El antropófago


Un fantasma estremece al fútbol: el fantasma del atavismo.

Durante décadas, hombres embravecidos por el esfuerzo y el afán de victoria han alternado el juego honesto con la arremetida ponzoñosa. Y como los partidos son largos pero las actas breves, a menudo se han perdido en el olvido federativo acciones que le helaban la sangre al espectador sereno, esto es, al aficionado que no sucumbía al trance forofo. A esas agresiones la prensa solía dedicarles fotografías a todo color; ahora la tecnología nos las ofrece desde seis ángulos distintos, a cámara lenta y con vectores superpuestos que calculan la trayectoria y la fuerza del impacto. Por reiteradas, tales actuaciones han dejado de parecer reprobables y punibles, y se han vuelto costumbre, meros lances del juego que salpimientan la emoción en la grada y llenan horas de retransmisiones o páginas de periódicos.

Hasta ayer, cuando una representante bien vestida de un organismo internacional que vela por la limpieza de la competición anunció la sanción de nueve partidos alejado de su selección y cuatro meses sin siquiera acercarse a un campo de fútbol para el jugador que propinó una dentellada a su rival en plena efervescencia deportiva.
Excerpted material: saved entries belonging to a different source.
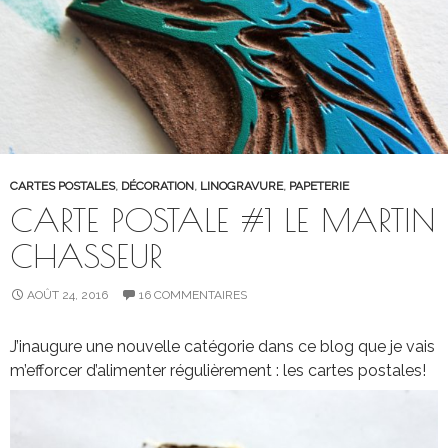
CARTES POSTALES
,
DÉCORATION
,
LINOGRAVURE
,
PAPETERIE
CARTE POSTALE #1 LE MARTIN
CHASSEUR
AOÛT 24, 2016
16 COMMENTAIRES
J’inaugure une nouvelle catégorie dans ce blog que je vais
m’efforcer d’alimenter régulièrement : les cartes postales!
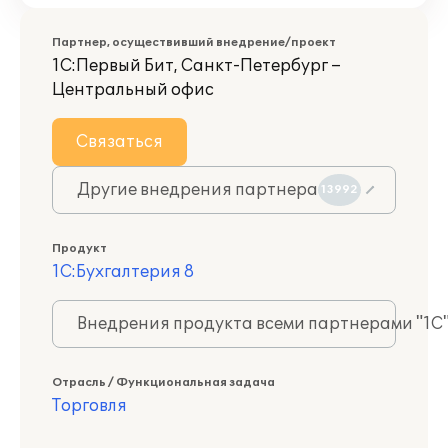
Партнер, осуществивший внедрение/проект
1С:Первый Бит, Санкт-Петербург –
Центральный офис
Связаться
Другие внедрения партнера
13992
Продукт
1С:Бухгалтерия 8
Внедрения продукта всеми партнерами "1С
Отрасль / Функциональная задача
Торговля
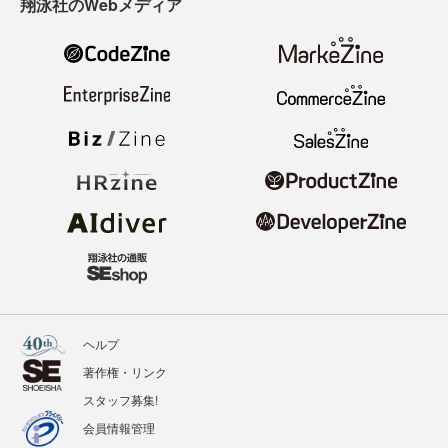
翔泳社のWebメディア
ヘルプ
著作権・リンク
スタッフ募集!
会員情報管理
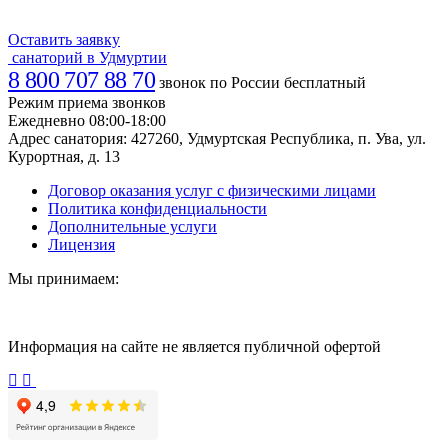
Оставить заявку
санаторий в Удмуртии
8 800 707 88 70
звонок по России бесплатный
Режим приема звонков
Ежедневно 08:00-18:00
Адрес санатория:
427260, Удмуртская Республика, п. Ува, ул.
Курортная, д. 13
Договор оказания услуг с физическими лицами
Политика конфиденциальности
Дополнительные услуги
Лицензия
Мы принимаем:
Информация на сайте не является публичной офертой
La mordedura no constó en el acta ni mereció medida arbitral alguna, pero se ha granjeado un castigo ejemplar.

Ninguna agresión al uso hubiera levantado tantas ampollas. Una carga física rocosa, un contundente choque de cabezas, una entrada a destiempo que acaba en colisión, un codazo o un manotazo alevosos… Eso y más sucede partido tras partido y el reglamento lo absorbe sin aspavientos: bastará un “sigan, sigan” o una tarjeta, una advertencia o una expulsión. En el campo se libra una lucha, y ese mismo organismo internacional que hoy se escandaliza del mordisco consiente jugadas que el código penal discutiría. ¿Por qué el delantero dentón debe ser combatido con mayor furia que el corpulento, el cabezón, el desmedido, el de las manos largas o el de la rabia fácil? Porque asusta.

El hombre que se lía a mordiscos nos remite a nuestro pasado antropófago. Refleja con demasiada nitidez la brutalidad atávica que anida aún en nosotros, por más capas de maquillaje de cordura y de terciopelo de respetabilidad que nos echemos encima. Escondámoslo deprisa debajo de la alfombra.